Сержант бил отрезком резинового шланга по рукам и ногам. Кости не ломались, но боль жуткая. Стул был железный и привинчен к полу, Миша был примотан к стулу скотчем, потому не падал, а лишь дёргался и рыдал. Шланг издавал резкий короткий свист, сержант говорил: «Нна! Нна, сука!» Миша начал хрипеть и терять сознание.
Майор сделал знак рукой, и сержант остановил экзекуцию.
– Ну? – спросил майор. – Водички хочешь?
Миша не ответил, и майор плеснул Мише в лицо из стакана.
– Я х-хочу, х-хочу… чтобы
Майор заговорил быстро, громко и радостно:
– А всё закончится! Всё сразу закончится, Михаил Борисович, как только ты сам решишь. Мы ведь хотим тебе помочь. Но мы не можем тебе помочь. Потому что ты сам не хочешь себе помочь. Не хочешь нам помочь. А мы открыты к сотрудничеству. Мы – открыты! Хотя ты, Михаил Борисович, преступник, ты опасный преступник!

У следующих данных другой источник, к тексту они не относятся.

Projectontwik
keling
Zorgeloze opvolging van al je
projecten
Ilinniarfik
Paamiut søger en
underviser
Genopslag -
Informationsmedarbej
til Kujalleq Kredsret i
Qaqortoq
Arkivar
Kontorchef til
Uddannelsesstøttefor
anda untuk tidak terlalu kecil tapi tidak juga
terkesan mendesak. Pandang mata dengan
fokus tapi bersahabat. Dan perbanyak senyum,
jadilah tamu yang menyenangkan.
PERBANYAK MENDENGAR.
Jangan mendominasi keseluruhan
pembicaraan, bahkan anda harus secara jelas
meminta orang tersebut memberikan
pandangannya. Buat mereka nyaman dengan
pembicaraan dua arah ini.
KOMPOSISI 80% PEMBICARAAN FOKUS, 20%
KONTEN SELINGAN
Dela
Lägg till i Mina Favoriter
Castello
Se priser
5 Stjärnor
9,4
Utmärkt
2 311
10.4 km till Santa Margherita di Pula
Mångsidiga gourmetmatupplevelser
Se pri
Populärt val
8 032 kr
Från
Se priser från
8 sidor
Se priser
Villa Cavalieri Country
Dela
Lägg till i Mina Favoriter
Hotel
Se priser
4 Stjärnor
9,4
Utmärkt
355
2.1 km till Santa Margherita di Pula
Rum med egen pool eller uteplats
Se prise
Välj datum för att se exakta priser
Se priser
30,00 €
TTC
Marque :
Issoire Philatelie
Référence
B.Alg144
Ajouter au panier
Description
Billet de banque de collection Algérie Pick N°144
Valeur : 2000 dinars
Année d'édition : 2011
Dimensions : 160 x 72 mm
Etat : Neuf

Миша залепетал сквозь слёзы:
– Но… ведь я не з-з-знал… я не з-з-н-нал.
Майор укоризненно покачал головой:
– А вот врать не надо. Все знали. И ты знал. А даже если бы и не знал. Есть такое правило: незнание законов не освобождает от ответственности.
Миша продолжал лепетать, бормотать, клекотать:
– Я с-с-сл-л-лышал что-то… н-н-но я н-н-не думал… что всё так с-с-с-серьёзно…
Майор внезапно стал очень злым.
– А что ты думал? Думал, это всё цирк?
Майор кивнул сержанту. Сержант начал снова: «Нна! Нна, сука!»
Миша закричал:
– Что! Что я должен с-с-сделать?
Сержант остановился. Майор подошёл к Мише вплотную.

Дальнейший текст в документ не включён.